— Passage provided —
⁂

[feature-request] Huggingface multi-models support for GPU
Checklist
- [x] I've prepended issue tag with type of change: [feature]
- [ ] (If applicable) I've documented below the DLC image/dockerfile this relates to
- [ ] (If applicable) I've documented the tests I've run on the DLC image
- [x] I'm using an existing DLC image listed here: https://docs.aws.amazon.com/deep-learning-containers/latest/devguide/deep-learning-containers-images.html
- [ ] I've built my own container based off DLC (and I've attached the code used to build my own image)
Concise Description:
Hi Team,
when I use huggingface to deploy endpoint with mutil-model for GPU endpoint, it said
Your Ecr Image 763104351884.dkr.ecr.us-east-1.amazonaws.com/huggingface-pytorch-inference:1.10.2-transformers4.17.0-gpu-py38-cu113-ubuntu20.04 does not contain required com.amazonaws.sagemaker.capabilities.multi-models=true
Is there available huggingface image for GPU endpoint with mutil-model ?

⁂

— Information given —
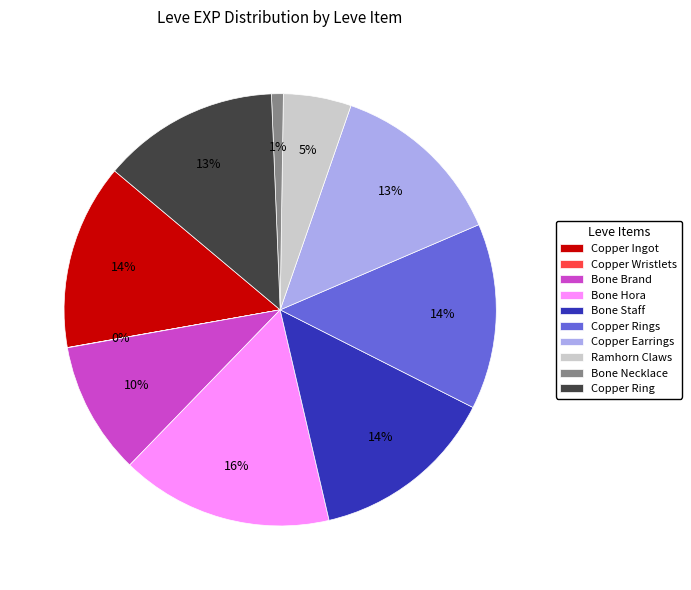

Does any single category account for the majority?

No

⁂

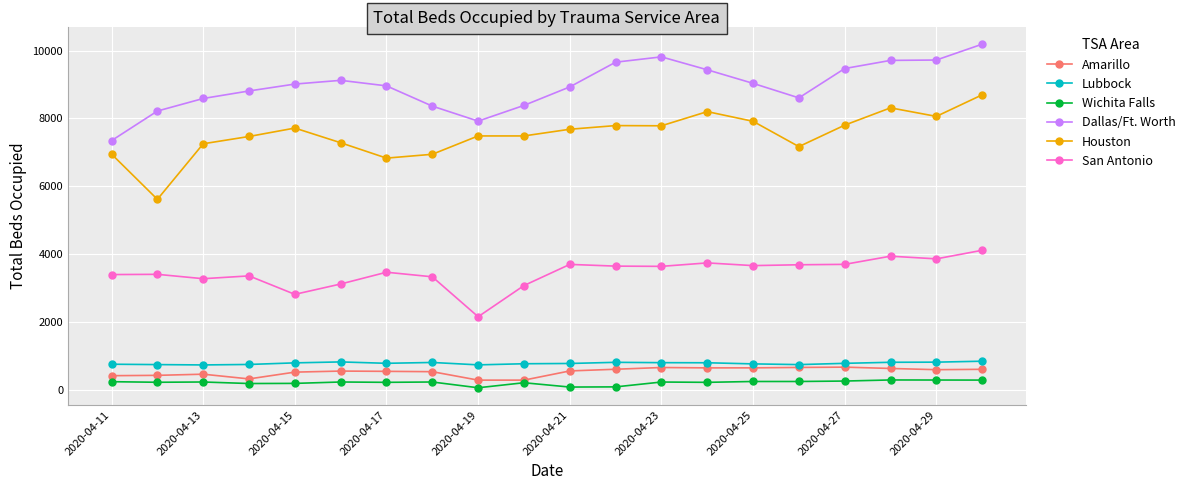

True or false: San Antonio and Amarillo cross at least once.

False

⁂

— What you need to do —
1 – Which checklist entries in the Huggingface multi-model feature request are left unchecked? List them all.
2 – Carry on the Huggingface multi-model feature request from its final line, keeping the same voice.

— Results for each task —
1 –
- (If applicable) I've documented below the DLC image/dockerfile this relates to
- (If applicable) I've documented the tests I've run on the DLC image
- I've built my own container based off DLC (and I've attached the code used to build my own image)

2 –
DLC image/dockerfile:
763104351884.dkr.ecr.us-east-1.amazonaws.com/huggingface-pytorch-inference:1.10.2-transformers4.17.0-gpu-py38-cu113-ubuntu20.04
Is your feature request related to a problem? Please describe. A clear and concise description of what the problem is. Ex. I'm always frustrated when [...]
This call returns error sm_client.create_model( ModelName=model_name, ExecutionRoleArn=role, Containers=[container] )
Describe the solution you'd like A clear and concise description of what you want to happen.
Being able to successfully create multi-model endpoint for huggingface inference gpu inference image.
Describe alternatives you've considered A clear and concise description of any alternative solutions or features you've considered.
Additional context Add any other context or screenshots about the feature request here.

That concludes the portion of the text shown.